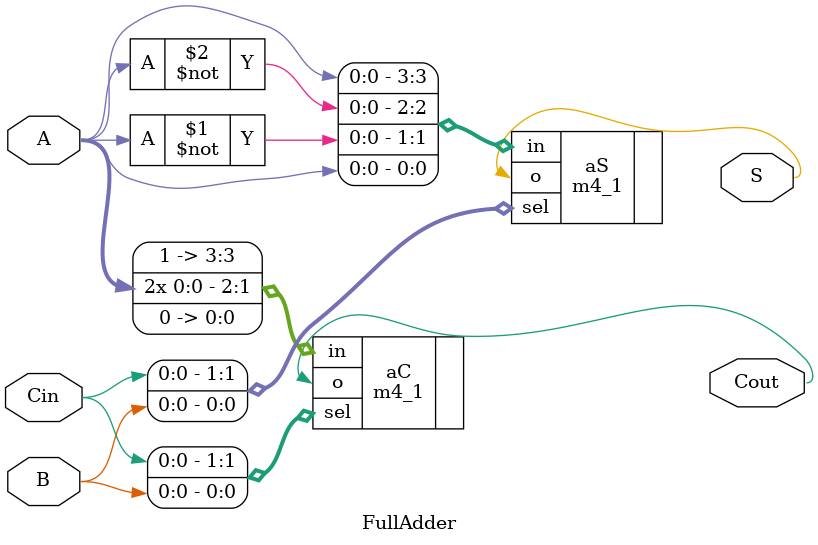
<source format=v>
`timescale 1ns / 1ps


module FullAdder(
    input A,
    input B, //sel0
    input Cin, //sel1
    output Cout,
    output S
    );
    
    m4_1 aS (.in({A, ~A, ~A, A}), .sel({Cin, B}), .o(S));
    m4_1 aC (.in({1'b1, A, A, 1'b0}), .sel({Cin, B}), .o(Cout));
endmodule

</source>
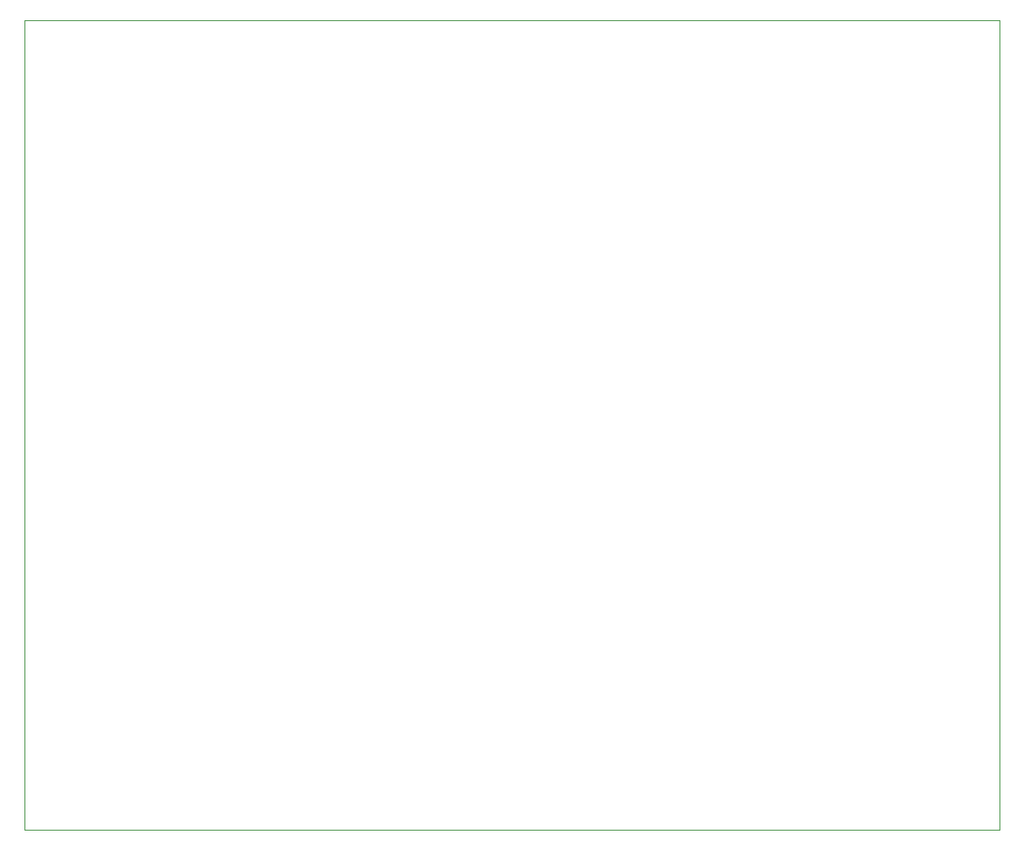
<source format=gbr>
%TF.GenerationSoftware,KiCad,Pcbnew,5.1.8-db9833491~87~ubuntu18.04.1*%
%TF.CreationDate,2020-12-15T23:06:18+01:00*%
%TF.ProjectId,Mqtt32output,4d717474-3332-46f7-9574-7075742e6b69,rev?*%
%TF.SameCoordinates,Original*%
%TF.FileFunction,Profile,NP*%
%FSLAX46Y46*%
G04 Gerber Fmt 4.6, Leading zero omitted, Abs format (unit mm)*
G04 Created by KiCad (PCBNEW 5.1.8-db9833491~87~ubuntu18.04.1) date 2020-12-15 23:06:18*
%MOMM*%
%LPD*%
G01*
G04 APERTURE LIST*
%TA.AperFunction,Profile*%
%ADD10C,0.050000*%
%TD*%
G04 APERTURE END LIST*
D10*
X200660000Y-104140000D02*
X102870000Y-104140000D01*
X102870000Y-104140000D02*
X102870000Y-22860000D01*
X200660000Y-22860000D02*
X200660000Y-104140000D01*
X102870000Y-22860000D02*
X200660000Y-22860000D01*
M02*

</source>
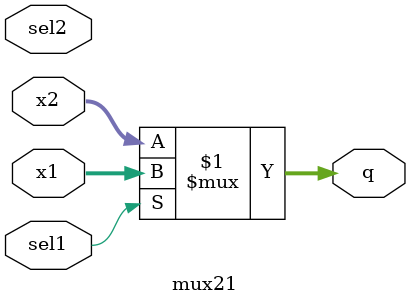
<source format=v>
`timescale 1ns/1ns
module mux21 #(parameter n = 13)(sel1, sel2, x1, x2, q);
  input sel1;
  input sel2;
  input signed[n:0] x1;
  input signed[n:0] x2;
  output signed [n:0] q;
  assign q = sel1 ? x1 : x2;
endmodule

</source>
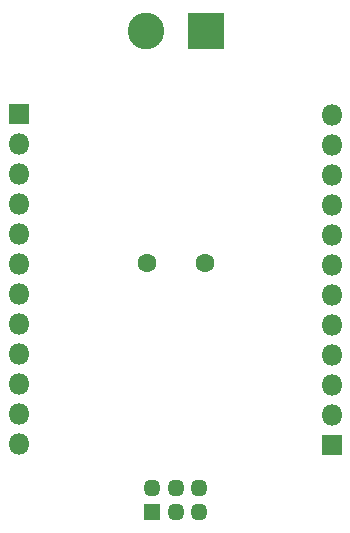
<source format=gbr>
%TF.GenerationSoftware,KiCad,Pcbnew,(5.1.6)-1*%
%TF.CreationDate,2020-10-29T20:04:16+01:00*%
%TF.ProjectId,atmega8breakeout,61746d65-6761-4386-9272-65616b656f75,rev?*%
%TF.SameCoordinates,Original*%
%TF.FileFunction,Soldermask,Bot*%
%TF.FilePolarity,Negative*%
%FSLAX46Y46*%
G04 Gerber Fmt 4.6, Leading zero omitted, Abs format (unit mm)*
G04 Created by KiCad (PCBNEW (5.1.6)-1) date 2020-10-29 20:04:16*
%MOMM*%
%LPD*%
G01*
G04 APERTURE LIST*
%ADD10R,3.100000X3.100000*%
%ADD11C,3.100000*%
%ADD12C,1.600000*%
%ADD13R,1.800000X1.800000*%
%ADD14O,1.800000X1.800000*%
%ADD15R,1.450000X1.450000*%
%ADD16O,1.450000X1.450000*%
G04 APERTURE END LIST*
D10*
%TO.C,J1*%
X159145000Y-47230000D03*
D11*
X154065000Y-47230000D03*
%TD*%
D12*
%TO.C,Y1*%
X159040000Y-66850000D03*
X154160000Y-66850000D03*
%TD*%
D13*
%TO.C,J2*%
X143330000Y-54260000D03*
D14*
X143330000Y-56800000D03*
X143330000Y-59340000D03*
X143330000Y-61880000D03*
X143330000Y-64420000D03*
X143330000Y-66960000D03*
X143330000Y-69500000D03*
X143330000Y-72040000D03*
X143330000Y-74580000D03*
X143330000Y-77120000D03*
X143330000Y-79660000D03*
X143330000Y-82200000D03*
%TD*%
%TO.C,J3*%
X169800000Y-54350000D03*
X169800000Y-56890000D03*
X169800000Y-59430000D03*
X169800000Y-61970000D03*
X169800000Y-64510000D03*
X169800000Y-67050000D03*
X169800000Y-69590000D03*
X169800000Y-72130000D03*
X169800000Y-74670000D03*
X169800000Y-77210000D03*
X169800000Y-79750000D03*
D13*
X169800000Y-82290000D03*
%TD*%
D15*
%TO.C,J4*%
X154605000Y-87930000D03*
D16*
X154605000Y-85930000D03*
X156605000Y-87930000D03*
X156605000Y-85930000D03*
X158605000Y-87930000D03*
X158605000Y-85930000D03*
%TD*%
M02*

</source>
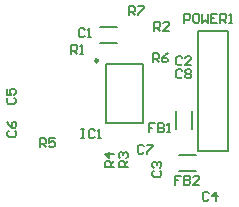
<source format=gto>
G04*
G04 #@! TF.GenerationSoftware,Altium Limited,Altium Designer,22.2.1 (43)*
G04*
G04 Layer_Color=65535*
%FSAX24Y24*%
%MOIN*%
G70*
G04*
G04 #@! TF.SameCoordinates,E8211669-D0EB-40F5-9659-E9546459CE39*
G04*
G04*
G04 #@! TF.FilePolarity,Positive*
G04*
G01*
G75*
%ADD10C,0.0098*%
%ADD11C,0.0079*%
%ADD12C,0.0080*%
D10*
X022530Y023329D02*
G03*
X022530Y023329I-000049J000000D01*
G01*
D11*
X025237Y020183D02*
X025817D01*
X025237Y019642D02*
X025817D01*
X025124Y021068D02*
Y021648D01*
X025664Y021068D02*
Y021648D01*
X022590Y023927D02*
X023170D01*
X022590Y024468D02*
X023170D01*
X022815Y021260D02*
X024035D01*
X022815Y023228D02*
X024035D01*
Y021260D02*
Y023228D01*
X022815Y021260D02*
Y023228D01*
X025878Y024335D02*
X026878D01*
Y020335D02*
Y024335D01*
X025878Y020335D02*
Y024335D01*
Y020335D02*
X026878D01*
D12*
X023569Y024850D02*
Y025150D01*
X023719D01*
X023769Y025100D01*
Y025000D01*
X023719Y024950D01*
X023569D01*
X023669D02*
X023769Y024850D01*
X023869Y025150D02*
X024069D01*
Y025100D01*
X023869Y024900D01*
Y024850D01*
X024356Y023275D02*
Y023575D01*
X024506D01*
X024556Y023525D01*
Y023425D01*
X024506Y023375D01*
X024356D01*
X024456D02*
X024556Y023275D01*
X024856Y023575D02*
X024756Y023525D01*
X024656Y023425D01*
Y023325D01*
X024706Y023275D01*
X024806D01*
X024856Y023325D01*
Y023375D01*
X024806Y023425D01*
X024656D01*
X020590Y020450D02*
Y020750D01*
X020740D01*
X020790Y020700D01*
Y020600D01*
X020740Y020550D01*
X020590D01*
X020690D02*
X020790Y020450D01*
X021090Y020750D02*
X020890D01*
Y020600D01*
X020990Y020650D01*
X021040D01*
X021090Y020600D01*
Y020500D01*
X021040Y020450D01*
X020940D01*
X020890Y020500D01*
X025340Y022990D02*
X025290Y023040D01*
X025190D01*
X025140Y022990D01*
Y022790D01*
X025190Y022740D01*
X025290D01*
X025340Y022790D01*
X025440Y022990D02*
X025490Y023040D01*
X025590D01*
X025640Y022990D01*
Y022940D01*
X025590Y022890D01*
X025640Y022840D01*
Y022790D01*
X025590Y022740D01*
X025490D01*
X025440Y022790D01*
Y022840D01*
X025490Y022890D01*
X025440Y022940D01*
Y022990D01*
X025490Y022890D02*
X025590D01*
X024060Y020480D02*
X024010Y020530D01*
X023910D01*
X023860Y020480D01*
Y020280D01*
X023910Y020230D01*
X024010D01*
X024060Y020280D01*
X024160Y020530D02*
X024360D01*
Y020480D01*
X024160Y020280D01*
Y020230D01*
X019560Y021000D02*
X019510Y020950D01*
Y020850D01*
X019560Y020800D01*
X019760D01*
X019810Y020850D01*
Y020950D01*
X019760Y021000D01*
X019510Y021300D02*
X019560Y021200D01*
X019660Y021100D01*
X019760D01*
X019810Y021150D01*
Y021250D01*
X019760Y021300D01*
X019710D01*
X019660Y021250D01*
Y021100D01*
X019550Y022100D02*
X019500Y022050D01*
Y021950D01*
X019550Y021900D01*
X019750D01*
X019800Y021950D01*
Y022050D01*
X019750Y022100D01*
X019500Y022400D02*
Y022200D01*
X019650D01*
X019600Y022300D01*
Y022350D01*
X019650Y022400D01*
X019750D01*
X019800Y022350D01*
Y022250D01*
X019750Y022200D01*
X025310Y019500D02*
X025110D01*
Y019350D01*
X025210D01*
X025110D01*
Y019200D01*
X025410Y019500D02*
Y019200D01*
X025560D01*
X025610Y019250D01*
Y019300D01*
X025560Y019350D01*
X025410D01*
X025560D01*
X025610Y019400D01*
Y019450D01*
X025560Y019500D01*
X025410D01*
X025910Y019200D02*
X025710D01*
X025910Y019400D01*
Y019450D01*
X025860Y019500D01*
X025760D01*
X025710Y019450D01*
X024450Y021240D02*
X024250D01*
Y021090D01*
X024350D01*
X024250D01*
Y020940D01*
X024550Y021240D02*
Y020940D01*
X024700D01*
X024750Y020990D01*
Y021040D01*
X024700Y021090D01*
X024550D01*
X024700D01*
X024750Y021140D01*
Y021190D01*
X024700Y021240D01*
X024550D01*
X024850Y020940D02*
X024950D01*
X024900D01*
Y021240D01*
X024850Y021190D01*
X026230Y018910D02*
X026180Y018960D01*
X026080D01*
X026030Y018910D01*
Y018710D01*
X026080Y018660D01*
X026180D01*
X026230Y018710D01*
X026480Y018660D02*
Y018960D01*
X026330Y018810D01*
X026530D01*
X024400Y019660D02*
X024350Y019610D01*
Y019510D01*
X024400Y019460D01*
X024600D01*
X024650Y019510D01*
Y019610D01*
X024600Y019660D01*
X024400Y019760D02*
X024350Y019810D01*
Y019910D01*
X024400Y019960D01*
X024450D01*
X024500Y019910D01*
Y019860D01*
Y019910D01*
X024550Y019960D01*
X024600D01*
X024650Y019910D01*
Y019810D01*
X024600Y019760D01*
X025350Y023430D02*
X025300Y023480D01*
X025200D01*
X025150Y023430D01*
Y023230D01*
X025200Y023180D01*
X025300D01*
X025350Y023230D01*
X025650Y023180D02*
X025450D01*
X025650Y023380D01*
Y023430D01*
X025600Y023480D01*
X025500D01*
X025450Y023430D01*
X022098Y024367D02*
X022048Y024417D01*
X021948D01*
X021899Y024367D01*
Y024167D01*
X021948Y024117D01*
X022048D01*
X022098Y024167D01*
X022198Y024117D02*
X022298D01*
X022248D01*
Y024417D01*
X022198Y024367D01*
X024417Y024330D02*
Y024630D01*
X024567D01*
X024617Y024580D01*
Y024480D01*
X024567Y024430D01*
X024417D01*
X024517D02*
X024617Y024330D01*
X024917D02*
X024717D01*
X024917Y024530D01*
Y024580D01*
X024867Y024630D01*
X024767D01*
X024717Y024580D01*
X023060Y019780D02*
X022760D01*
Y019930D01*
X022810Y019980D01*
X022910D01*
X022960Y019930D01*
Y019780D01*
Y019880D02*
X023060Y019980D01*
Y020230D02*
X022760D01*
X022910Y020080D01*
Y020280D01*
X023530Y019780D02*
X023230D01*
Y019930D01*
X023280Y019980D01*
X023380D01*
X023430Y019930D01*
Y019780D01*
Y019880D02*
X023530Y019980D01*
X023280Y020080D02*
X023230Y020130D01*
Y020230D01*
X023280Y020280D01*
X023330D01*
X023380Y020230D01*
Y020180D01*
Y020230D01*
X023430Y020280D01*
X023480D01*
X023530Y020230D01*
Y020130D01*
X023480Y020080D01*
X021647Y023563D02*
Y023862D01*
X021797D01*
X021847Y023812D01*
Y023712D01*
X021797Y023662D01*
X021647D01*
X021747D02*
X021847Y023563D01*
X021947D02*
X022047D01*
X021997D01*
Y023862D01*
X021947Y023812D01*
X025410Y024590D02*
Y024890D01*
X025560D01*
X025610Y024840D01*
Y024740D01*
X025560Y024690D01*
X025410D01*
X025860Y024890D02*
X025760D01*
X025710Y024840D01*
Y024640D01*
X025760Y024590D01*
X025860D01*
X025910Y024640D01*
Y024840D01*
X025860Y024890D01*
X026010D02*
Y024590D01*
X026110Y024690D01*
X026210Y024590D01*
Y024890D01*
X026510D02*
X026310D01*
Y024590D01*
X026510D01*
X026310Y024740D02*
X026410D01*
X026610Y024590D02*
Y024890D01*
X026760D01*
X026810Y024840D01*
Y024740D01*
X026760Y024690D01*
X026610D01*
X026710D02*
X026810Y024590D01*
X026910D02*
X027010D01*
X026960D01*
Y024890D01*
X026910Y024840D01*
X021985Y021040D02*
X022085D01*
X022035D01*
Y020740D01*
X021985D01*
X022085D01*
X022435Y020990D02*
X022385Y021040D01*
X022285D01*
X022235Y020990D01*
Y020790D01*
X022285Y020740D01*
X022385D01*
X022435Y020790D01*
X022535Y020740D02*
X022635D01*
X022585D01*
Y021040D01*
X022535Y020990D01*
M02*

</source>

TASK STATEMENT. Copy out only the lines of the records above from the one with "X024650Y019510D01*" through the one with "X022047D01*", exactly as they stand, both included.

ANSWER SPACE.
X024650Y019510D01*
Y019610D01*
X024600Y019660D01*
X024400Y019760D02*
X024350Y019810D01*
Y019910D01*
X024400Y019960D01*
X024450D01*
X024500Y019910D01*
Y019860D01*
Y019910D01*
X024550Y019960D01*
X024600D01*
X024650Y019910D01*
Y019810D01*
X024600Y019760D01*
X025350Y023430D02*
X025300Y023480D01*
X025200D01*
X025150Y023430D01*
Y023230D01*
X025200Y023180D01*
X025300D01*
X025350Y023230D01*
X025650Y023180D02*
X025450D01*
X025650Y023380D01*
Y023430D01*
X025600Y023480D01*
X025500D01*
X025450Y023430D01*
X022098Y024367D02*
X022048Y024417D01*
X021948D01*
X021899Y024367D01*
Y024167D01*
X021948Y024117D01*
X022048D01*
X022098Y024167D01*
X022198Y024117D02*
X022298D01*
X022248D01*
Y024417D01*
X022198Y024367D01*
X024417Y024330D02*
Y024630D01*
X024567D01*
X024617Y024580D01*
Y024480D01*
X024567Y024430D01*
X024417D01*
X024517D02*
X024617Y024330D01*
X024917D02*
X024717D01*
X024917Y024530D01*
Y024580D01*
X024867Y024630D01*
X024767D01*
X024717Y024580D01*
X023060Y019780D02*
X022760D01*
Y019930D01*
X022810Y019980D01*
X022910D01*
X022960Y019930D01*
Y019780D01*
Y019880D02*
X023060Y019980D01*
Y020230D02*
X022760D01*
X022910Y020080D01*
Y020280D01*
X023530Y019780D02*
X023230D01*
Y019930D01*
X023280Y019980D01*
X023380D01*
X023430Y019930D01*
Y019780D01*
Y019880D02*
X023530Y019980D01*
X023280Y020080D02*
X023230Y020130D01*
Y020230D01*
X023280Y020280D01*
X023330D01*
X023380Y020230D01*
Y020180D01*
Y020230D01*
X023430Y020280D01*
X023480D01*
X023530Y020230D01*
Y020130D01*
X023480Y020080D01*
X021647Y023563D02*
Y023862D01*
X021797D01*
X021847Y023812D01*
Y023712D01*
X021797Y023662D01*
X021647D01*
X021747D02*
X021847Y023563D01*
X021947D02*
X022047D01*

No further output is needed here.